For convenience, the token_for_business field is available in all API versions
The token_for_business property in the Canvas signed_request object
To make it simple for apps with a Canvas presence to map a user across multiple apps, if the app is associated with a Business Manager, and the user had logged into the app, a token_for_business field will be added and passed to the app via the signed_request passed to Canvas apps upon load. For example:
{
“algorithm”: “HMAC-SHA256”,
“expires”: 1414263600,
“issued_at”: 1414257389,
“oauth_token”: “CAAGEkq9GMZAkBAFnvvQ3M6msZBKITLa1gVZBVdnLTdJue2QeV6fMKRXn4G6fcEZB5ZAJyg3z6HdaKOJCCMJ1l9YFWmN4hq6nNnx77f9O7SYhsnPcJ6iH79xjFwqhrALgieDp7GiziMy5Y3Mol6RzHvCM5ceqQe9ZAijvrWZB5hEIwphbMQKEwZA4ZBozXP3NJgEZA3nZCMTTtvleWpxfmqIqO5XwxneCZBsZC4”,
“token_for_business”: “AbwoGqummPbF3zp_”,
“user”: {“country”:”gb”,”locale”:”en_GB”,”age”:{“min”:21}},
“user_id”: “10154418713995634”
}
The value of the token_for_business field will be the same as if queried on the User node directly, e.g. via /me?fields=token_for_business. It also follows the same rules, i.e. if the owning business changes, the value of token_for_business will also change.
If the app is not associated with a Business Manager, or the user has not logged into the app, the token_for_business property will not be present in the signed_request object.

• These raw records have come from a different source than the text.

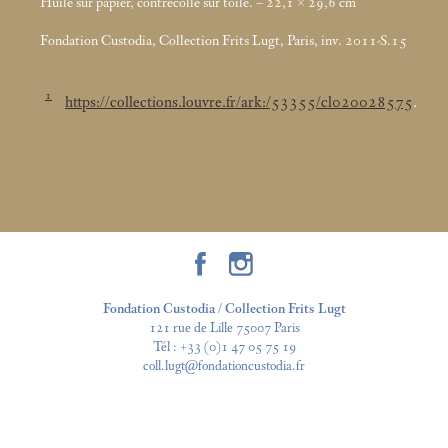
Huile sur papier, contrecollé sur toile. – 22,1 × 29,6
cm
Fondation Custodia, Collection Frits Lugt, Paris, inv. 2011-S.15
1
https://collections.louvre.fr/ark:/53355/cl020028575
.
Fondation Custodia / Collection Frits Lugt
121 rue de Lille 75007 Paris
Tél :
+33 (0)1 47 05 75 19
coll.lugt@fondationcustodia.fr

The ids_for_business edge on the User node
Get mapped business IDs by calling the ids_for_business edge on the User node. The response is an array of objects, each of which represents an app which is associated with the same business as the calling app, which the person has also logged into.
GET /me/ids_for_business
Example Response:
{
“data”: [
{
“id”: “10153949089790582”,
“app”: {
“name”: “Business’s App 1”,
“namespace”: “business_app_1”,
“id”: “647733625268125”
}
},
{
“id”: “605665581”,
“app”: {
“name”: “Business’s App 2”,
“namespace”: “business_app_2”,
“id”: “370612223054807”
}
},
{
“id”: “10154053730190582”,
“app”: {
“name”: “Business’s App 3”,
“namespace”: “business_app_3”,
“id”: “194890427204075”
}
}
]
}
For data to be returned by the API, the user must have logged into one or more apps which are associated with the same business as the app from which you’re making the API call. Example: if a person has logged into 3 of 5 apps associated with the same business, the API will return 3 objects.